Sanday Chongo Kabange, AfricaNews reporter in Lusaka, Zambia Photo: klaartje Jaspers
Zambia has been placed under health alert following the outbreak of cholera in Zimbabwe. The country has with immediate effect sealed off its borderline with Zimbabwe following a cholera outbreak that has killed close to 500 people in that country. Cholera is endemic in the Southern African state.

Zambia’s Deputy Minister for Health Mwendoi Akakandelwa said the cholera outbreak in the troubled Southern African state has spilled over into Zambia after a Zimbabwean national died at the resort border town of Siavonga, about 600 kilometers south of the capital city Lusaka.
Zambia has in the recent past recorded a significant number of cholera cases in selected parts of the country and mostly those that border Zimbabwe.

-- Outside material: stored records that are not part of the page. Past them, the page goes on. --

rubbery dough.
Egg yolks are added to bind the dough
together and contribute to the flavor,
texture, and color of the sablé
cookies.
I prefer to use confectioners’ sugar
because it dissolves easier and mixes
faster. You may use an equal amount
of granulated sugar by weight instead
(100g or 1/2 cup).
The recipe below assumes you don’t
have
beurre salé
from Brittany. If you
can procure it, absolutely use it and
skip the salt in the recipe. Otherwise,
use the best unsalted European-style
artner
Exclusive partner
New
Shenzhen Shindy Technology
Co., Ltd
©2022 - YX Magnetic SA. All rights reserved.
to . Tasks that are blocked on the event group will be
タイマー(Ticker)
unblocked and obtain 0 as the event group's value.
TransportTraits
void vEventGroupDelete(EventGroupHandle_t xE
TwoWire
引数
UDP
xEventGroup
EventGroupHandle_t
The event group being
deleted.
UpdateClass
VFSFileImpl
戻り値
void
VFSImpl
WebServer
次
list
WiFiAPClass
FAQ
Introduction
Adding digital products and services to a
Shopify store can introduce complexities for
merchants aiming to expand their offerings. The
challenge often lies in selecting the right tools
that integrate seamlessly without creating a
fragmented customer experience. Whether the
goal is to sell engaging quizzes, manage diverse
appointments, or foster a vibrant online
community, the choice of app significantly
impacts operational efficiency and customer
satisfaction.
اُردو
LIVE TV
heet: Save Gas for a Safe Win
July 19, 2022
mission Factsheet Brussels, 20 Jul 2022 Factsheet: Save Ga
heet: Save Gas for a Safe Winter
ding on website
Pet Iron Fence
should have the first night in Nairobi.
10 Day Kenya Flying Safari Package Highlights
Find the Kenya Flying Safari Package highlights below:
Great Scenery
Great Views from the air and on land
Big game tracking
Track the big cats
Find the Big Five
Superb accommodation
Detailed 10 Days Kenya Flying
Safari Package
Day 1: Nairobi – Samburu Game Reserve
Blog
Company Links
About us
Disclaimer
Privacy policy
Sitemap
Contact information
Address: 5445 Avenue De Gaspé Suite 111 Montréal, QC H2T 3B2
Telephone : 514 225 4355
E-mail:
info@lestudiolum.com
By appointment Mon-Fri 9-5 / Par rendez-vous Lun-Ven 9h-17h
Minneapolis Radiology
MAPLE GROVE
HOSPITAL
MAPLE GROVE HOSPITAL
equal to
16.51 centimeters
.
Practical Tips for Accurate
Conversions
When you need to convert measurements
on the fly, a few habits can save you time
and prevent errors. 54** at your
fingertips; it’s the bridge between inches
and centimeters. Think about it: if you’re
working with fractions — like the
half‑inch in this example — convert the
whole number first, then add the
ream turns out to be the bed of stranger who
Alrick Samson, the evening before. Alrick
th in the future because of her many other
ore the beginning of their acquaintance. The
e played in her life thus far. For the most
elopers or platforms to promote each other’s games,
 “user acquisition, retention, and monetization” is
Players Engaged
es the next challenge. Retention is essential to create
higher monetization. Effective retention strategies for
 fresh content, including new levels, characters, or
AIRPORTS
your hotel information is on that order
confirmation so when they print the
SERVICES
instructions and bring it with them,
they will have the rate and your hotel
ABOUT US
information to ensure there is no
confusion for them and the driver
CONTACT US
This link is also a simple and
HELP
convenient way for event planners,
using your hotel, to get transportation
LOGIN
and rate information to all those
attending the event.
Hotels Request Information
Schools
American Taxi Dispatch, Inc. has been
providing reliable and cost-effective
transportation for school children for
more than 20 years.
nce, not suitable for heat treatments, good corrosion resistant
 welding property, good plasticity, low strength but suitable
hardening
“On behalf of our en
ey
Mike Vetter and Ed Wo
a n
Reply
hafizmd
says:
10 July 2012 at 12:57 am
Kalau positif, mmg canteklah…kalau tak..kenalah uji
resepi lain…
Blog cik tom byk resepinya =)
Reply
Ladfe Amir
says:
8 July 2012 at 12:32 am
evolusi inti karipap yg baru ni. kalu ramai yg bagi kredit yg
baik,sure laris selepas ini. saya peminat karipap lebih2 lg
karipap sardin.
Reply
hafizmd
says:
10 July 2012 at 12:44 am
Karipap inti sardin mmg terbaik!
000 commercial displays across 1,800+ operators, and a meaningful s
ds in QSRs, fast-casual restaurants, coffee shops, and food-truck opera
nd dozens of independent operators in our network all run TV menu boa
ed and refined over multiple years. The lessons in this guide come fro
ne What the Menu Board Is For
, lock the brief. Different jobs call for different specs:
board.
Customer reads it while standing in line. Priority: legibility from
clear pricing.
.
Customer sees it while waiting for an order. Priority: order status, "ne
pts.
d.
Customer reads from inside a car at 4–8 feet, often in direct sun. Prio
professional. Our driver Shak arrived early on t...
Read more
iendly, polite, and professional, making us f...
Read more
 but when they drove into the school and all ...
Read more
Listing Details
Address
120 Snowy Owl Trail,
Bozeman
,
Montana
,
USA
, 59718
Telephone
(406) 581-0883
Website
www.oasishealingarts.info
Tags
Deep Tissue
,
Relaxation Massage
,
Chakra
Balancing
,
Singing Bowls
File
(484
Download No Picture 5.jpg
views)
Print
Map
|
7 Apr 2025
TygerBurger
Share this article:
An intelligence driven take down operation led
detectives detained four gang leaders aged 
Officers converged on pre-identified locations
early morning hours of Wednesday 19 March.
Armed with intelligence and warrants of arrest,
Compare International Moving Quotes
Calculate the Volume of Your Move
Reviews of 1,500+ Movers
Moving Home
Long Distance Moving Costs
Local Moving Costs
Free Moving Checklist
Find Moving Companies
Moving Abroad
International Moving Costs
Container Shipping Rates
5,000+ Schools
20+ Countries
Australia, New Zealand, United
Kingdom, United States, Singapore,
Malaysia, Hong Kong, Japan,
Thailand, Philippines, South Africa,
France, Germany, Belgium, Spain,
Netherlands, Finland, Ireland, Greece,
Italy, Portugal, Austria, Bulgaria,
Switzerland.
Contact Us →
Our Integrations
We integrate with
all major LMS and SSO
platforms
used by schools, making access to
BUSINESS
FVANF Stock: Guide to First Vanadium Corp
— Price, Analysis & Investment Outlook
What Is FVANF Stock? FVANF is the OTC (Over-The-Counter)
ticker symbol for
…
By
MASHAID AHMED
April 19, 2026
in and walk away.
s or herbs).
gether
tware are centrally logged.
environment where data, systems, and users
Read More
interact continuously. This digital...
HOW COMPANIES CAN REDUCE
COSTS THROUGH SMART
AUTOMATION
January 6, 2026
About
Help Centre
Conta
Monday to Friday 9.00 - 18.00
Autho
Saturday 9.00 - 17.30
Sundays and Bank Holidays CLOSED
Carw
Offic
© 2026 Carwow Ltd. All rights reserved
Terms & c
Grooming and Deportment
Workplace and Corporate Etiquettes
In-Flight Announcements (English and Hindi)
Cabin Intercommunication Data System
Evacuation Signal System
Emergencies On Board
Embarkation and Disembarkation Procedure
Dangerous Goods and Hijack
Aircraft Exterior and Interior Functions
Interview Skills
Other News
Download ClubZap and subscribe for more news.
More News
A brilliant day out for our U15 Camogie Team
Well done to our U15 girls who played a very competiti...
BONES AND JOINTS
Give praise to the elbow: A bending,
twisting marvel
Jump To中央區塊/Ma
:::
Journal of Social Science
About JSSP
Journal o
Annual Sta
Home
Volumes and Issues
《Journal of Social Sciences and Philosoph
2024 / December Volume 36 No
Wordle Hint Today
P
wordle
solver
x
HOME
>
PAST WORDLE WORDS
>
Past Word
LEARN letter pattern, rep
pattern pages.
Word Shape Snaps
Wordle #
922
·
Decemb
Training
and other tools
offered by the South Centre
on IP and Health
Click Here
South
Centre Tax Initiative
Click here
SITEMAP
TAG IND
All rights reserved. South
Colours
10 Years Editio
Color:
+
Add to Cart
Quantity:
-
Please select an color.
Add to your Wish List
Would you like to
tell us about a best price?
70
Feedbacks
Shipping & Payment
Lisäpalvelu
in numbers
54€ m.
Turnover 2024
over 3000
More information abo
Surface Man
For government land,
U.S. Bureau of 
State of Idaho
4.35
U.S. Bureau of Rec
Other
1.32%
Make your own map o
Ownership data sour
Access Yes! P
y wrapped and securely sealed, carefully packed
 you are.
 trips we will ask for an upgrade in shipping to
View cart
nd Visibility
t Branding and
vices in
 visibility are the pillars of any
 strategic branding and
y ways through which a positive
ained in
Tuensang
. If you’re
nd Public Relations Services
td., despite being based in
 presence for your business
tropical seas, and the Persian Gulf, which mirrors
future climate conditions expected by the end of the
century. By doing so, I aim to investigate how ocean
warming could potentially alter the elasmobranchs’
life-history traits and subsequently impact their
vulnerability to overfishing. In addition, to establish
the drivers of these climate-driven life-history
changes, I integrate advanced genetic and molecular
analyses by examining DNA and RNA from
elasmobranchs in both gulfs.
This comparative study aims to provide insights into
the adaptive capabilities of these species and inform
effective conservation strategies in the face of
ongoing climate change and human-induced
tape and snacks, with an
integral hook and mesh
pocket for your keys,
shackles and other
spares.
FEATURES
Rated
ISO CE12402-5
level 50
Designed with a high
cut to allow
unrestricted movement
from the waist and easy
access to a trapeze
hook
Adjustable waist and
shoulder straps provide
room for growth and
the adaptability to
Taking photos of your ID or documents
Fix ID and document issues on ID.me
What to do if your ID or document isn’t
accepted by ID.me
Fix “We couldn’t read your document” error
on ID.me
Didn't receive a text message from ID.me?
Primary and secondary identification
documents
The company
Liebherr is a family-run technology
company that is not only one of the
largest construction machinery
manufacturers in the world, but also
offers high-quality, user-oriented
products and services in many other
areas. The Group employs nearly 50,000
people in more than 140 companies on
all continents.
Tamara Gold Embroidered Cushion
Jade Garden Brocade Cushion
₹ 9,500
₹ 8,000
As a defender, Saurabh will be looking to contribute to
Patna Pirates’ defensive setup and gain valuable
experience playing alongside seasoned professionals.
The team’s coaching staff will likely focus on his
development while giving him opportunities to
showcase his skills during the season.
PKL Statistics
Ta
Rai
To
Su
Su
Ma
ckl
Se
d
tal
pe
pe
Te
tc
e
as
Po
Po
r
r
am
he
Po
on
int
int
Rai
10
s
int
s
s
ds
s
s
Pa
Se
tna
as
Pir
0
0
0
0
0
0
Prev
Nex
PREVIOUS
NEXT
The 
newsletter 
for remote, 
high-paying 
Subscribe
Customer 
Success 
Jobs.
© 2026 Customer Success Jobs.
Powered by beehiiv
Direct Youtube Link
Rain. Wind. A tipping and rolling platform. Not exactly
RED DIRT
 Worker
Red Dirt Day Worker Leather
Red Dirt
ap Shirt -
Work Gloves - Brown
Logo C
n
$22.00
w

Akakandelwa said following the death of a Zimbabwean as a result of cholera in Zambia, the Zambian government has quarantined a mother and a child and that health experts have been dispatched to all the areas that border Zambia and Zimbabwe.
He told reporters in Lusaka, “all health institutions through out the country have been put on cholera alert and as at December 3, over 1000 cases with eight deaths have been recorded”.
He has however ruled out any immediate plans of completely shutting down the Zambia-Zimbabwe borders.
Meanwhile, the World Health Organisation in Zambia has given the ministries of health and local government motor vehicles for anti-cholera surveillance activities.
World Health Organisation country representative in Zambia Olusegun Babanyi said the United Nations will continue to provide technical support to Zambia whenever there are disease outbreaks such as cholera.